I saw the Neo-Futurists yesterday. The tone was different from most plays I’ve seen, striking something akin to an improv show but with a little more finesse. More like sketch comedy, except it’s not all comedy. I liked their commitment to honesty and directness; what they call “non-illusory”. But does this sort of show even warrant a review? I mean I think so. Someone has to cover it. Just because it’s a regular event doesn’t make it not a live event. And it’s different every time, though certain plays can stay in the repertory for long period. The audience participation makes you stay awake and engaged; the “Curtain!” ending each play prompts you to shout out the next play you want to see from the “Menu” given to you at the door. Ideally they get through all 30 in 60 minutes, racing against their own clock, making it feel like part-theater, part-sport.
But is this art? Lines were frequently fudged; this always irritates me. I wonder if the under-memorized lines were from older sketches that weren’t as fresh, or from new ones that weren’t as rehearsed? Either way, it’s precisely that lack of precision that makes me doubt the whole project. As in, you’ve shown me you can do an impressive number of plays in a short amount of time, but have you shown me anything else? There were a few plays that were inclined to depth, but for the most part easy humor predominated. In the end, they could point to something profound but lacked the time to get there. It felt to me like the general message of each play was something like: “I had a thought; it struck me as insightful and/or interesting. Maybe?” And then the timer’s up and it’s time to go home.
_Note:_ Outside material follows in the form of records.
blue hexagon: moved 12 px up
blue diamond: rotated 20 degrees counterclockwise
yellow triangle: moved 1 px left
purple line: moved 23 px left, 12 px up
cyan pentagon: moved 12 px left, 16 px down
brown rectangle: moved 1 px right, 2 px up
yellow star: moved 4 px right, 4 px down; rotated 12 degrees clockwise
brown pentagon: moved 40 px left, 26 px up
But… I’m a sucker for people exerting effort; “task-based performance.” And how is this not the ultimate task-based performance? They’re racing against themselves; by definition almost every show is a failure in that they cannot get through all 30 micro-plays in one hour. This Sisyphean effort endears me to them, as does the fact that this particular troupe of “Neos” is brand-new.
One play I enjoyed, “20. Notice of Change in Terms of Tenancy (just because it’s legal doesn’t make it fair)”, targeted the agent of San Francisco gentrification—California’s Ellis Act. In it the ensemble made an audience member vacate his seat and sit in a different one, because the cost of the seat he was sitting in had gone up from $10 to $131 (and he was, unsurprisingly, unwilling to pay the difference). I had been searching for a sign that this company had developed their own voice, politic, aesthetic, and here was a start. That said, thinking about their politics made me wonder what I often do: where do these ensemble members live? Do they take part in the gentrification process they’re critiquing? As artists—mostly white, I might add—are they exempt from charges of taking over San Francisco merely because they aren’t part of the tech industry?
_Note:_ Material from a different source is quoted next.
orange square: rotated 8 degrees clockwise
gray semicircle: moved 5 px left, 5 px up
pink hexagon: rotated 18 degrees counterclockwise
In another favorite of mine, “25. Lose Myself to Dance,” one ensemble member discussed the merits of “capital D Dance” vs. the awfulness of casual, at-party “dancing”. While he spoke, another ensemble member did such unbearable casual dancing and seemed to be having a great time. I liked the movement ones, but was it because I love dance, or because then there was less chance of them fumbling their lines?
Another favorite: “2. walking the labyrinth / prison of my own mind.” Another favorite: “12. This play is the proposal of this play, go.” Another favorite: “14. [that last play] + soup.” Another favorite: “30. Poor Man’s Sleep No More.”
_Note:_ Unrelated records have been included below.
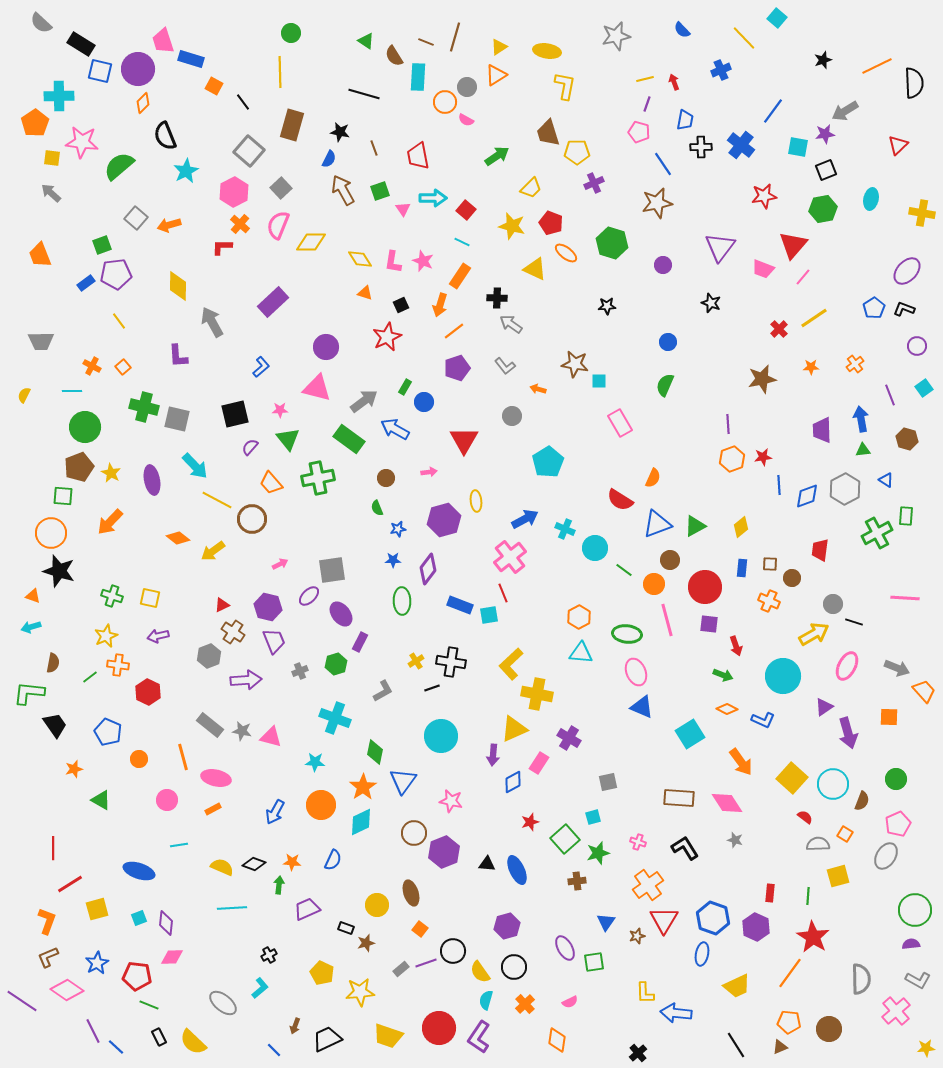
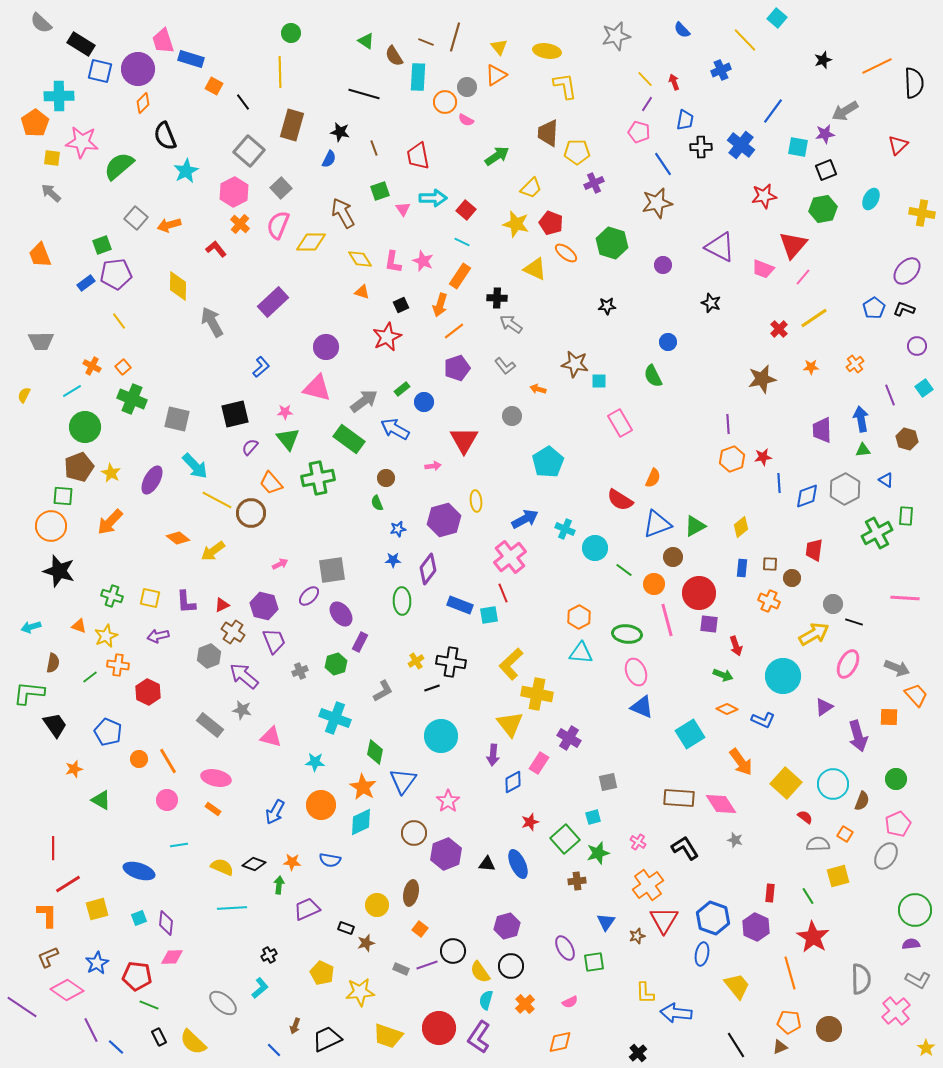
yellow line at (744, 38): moved 1 px right, 2 px down
yellow triangle at (499, 47): rotated 36 degrees counterclockwise
yellow line at (645, 79): rotated 60 degrees clockwise
yellow L-shape at (565, 86): rotated 20 degrees counterclockwise
purple line at (647, 104): rotated 14 degrees clockwise
brown trapezoid at (548, 133): rotated 20 degrees clockwise
brown arrow at (343, 190): moved 23 px down
cyan ellipse at (871, 199): rotated 15 degrees clockwise
yellow star at (512, 226): moved 4 px right, 2 px up
red L-shape at (222, 247): moved 6 px left, 2 px down; rotated 50 degrees clockwise
purple triangle at (720, 247): rotated 40 degrees counterclockwise
orange triangle at (365, 293): moved 3 px left, 1 px up
purple L-shape at (178, 356): moved 8 px right, 246 px down
green semicircle at (665, 385): moved 12 px left, 9 px up; rotated 50 degrees counterclockwise
green rectangle at (405, 387): moved 3 px left, 2 px down; rotated 21 degrees clockwise
cyan line at (72, 391): rotated 30 degrees counterclockwise
green cross at (144, 407): moved 12 px left, 8 px up; rotated 8 degrees clockwise
pink star at (280, 410): moved 5 px right, 2 px down
pink arrow at (429, 472): moved 4 px right, 6 px up
purple ellipse at (152, 480): rotated 40 degrees clockwise
blue line at (779, 485): moved 2 px up
green semicircle at (377, 508): moved 5 px up
brown circle at (252, 519): moved 1 px left, 6 px up
orange circle at (51, 533): moved 7 px up
red trapezoid at (820, 550): moved 6 px left
brown circle at (670, 560): moved 3 px right, 3 px up
red circle at (705, 587): moved 6 px left, 6 px down
orange triangle at (33, 596): moved 46 px right, 30 px down
purple hexagon at (268, 607): moved 4 px left, 1 px up
pink ellipse at (847, 666): moved 1 px right, 2 px up
purple arrow at (246, 680): moved 2 px left, 4 px up; rotated 136 degrees counterclockwise
orange trapezoid at (924, 691): moved 8 px left, 4 px down
yellow triangle at (514, 729): moved 4 px left, 5 px up; rotated 44 degrees counterclockwise
gray star at (242, 731): moved 21 px up
purple arrow at (848, 733): moved 10 px right, 3 px down
orange line at (183, 757): moved 15 px left, 4 px down; rotated 16 degrees counterclockwise
yellow square at (792, 778): moved 6 px left, 5 px down
orange star at (363, 787): rotated 8 degrees counterclockwise
pink star at (451, 801): moved 3 px left; rotated 25 degrees clockwise
pink diamond at (727, 803): moved 6 px left, 1 px down
orange rectangle at (213, 809): rotated 63 degrees clockwise
pink cross at (638, 842): rotated 14 degrees clockwise
purple hexagon at (444, 852): moved 2 px right, 2 px down
blue semicircle at (333, 860): moved 3 px left; rotated 75 degrees clockwise
blue ellipse at (517, 870): moved 1 px right, 6 px up
red line at (70, 884): moved 2 px left
brown ellipse at (411, 893): rotated 30 degrees clockwise
green line at (808, 896): rotated 36 degrees counterclockwise
orange L-shape at (47, 921): moved 6 px up; rotated 20 degrees counterclockwise
purple line at (426, 963): moved 1 px right, 2 px down
black circle at (514, 967): moved 3 px left, 1 px up
gray rectangle at (401, 969): rotated 63 degrees clockwise
orange line at (790, 973): rotated 52 degrees counterclockwise
yellow trapezoid at (737, 986): rotated 104 degrees counterclockwise
purple line at (22, 1001): moved 6 px down
purple line at (93, 1031): moved 2 px left, 1 px up
orange diamond at (557, 1040): moved 3 px right, 2 px down; rotated 70 degrees clockwise
yellow star at (926, 1048): rotated 30 degrees counterclockwise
The problem is I could go on and on. No, the problem is I like depth, not breadth. Maybe the problem can be summed up in the title of one aptly named play: “3. A Sophomoric, But Nonetheless Cathartic, Anthem for Adulthood,” in which the entire cast took streamers and kazoos and danced to “Tomorrow” from Annie. Which I enjoyed, but: do we buy that the “nonetheless cathartic” descriptor justifies it being “sophomoric”? Does that make it worth showing onstage? Has the ensemble cared for their audience, or are we just there to congratulate their athleticism regardless of skill, depth, beauty?
By the end, I was left mainly in a vague state of overstimulation. I wondered how to measure the efficacy of bombarding the audience with thirty mini-ideas instead of just one or maybe two big ones. Are we that tired of “big ideas”? In a way, this format fits perfectly with San Francisco’s tech culture, and its micro-short attention span. You’ll have no trouble paying attention because of the yelling every two minutes. But are they truly engaging me if I’ve been robbed of the choice to check out?
 Referring to the neo-futurists’ weekly show, “too much light makes the baby go blind.”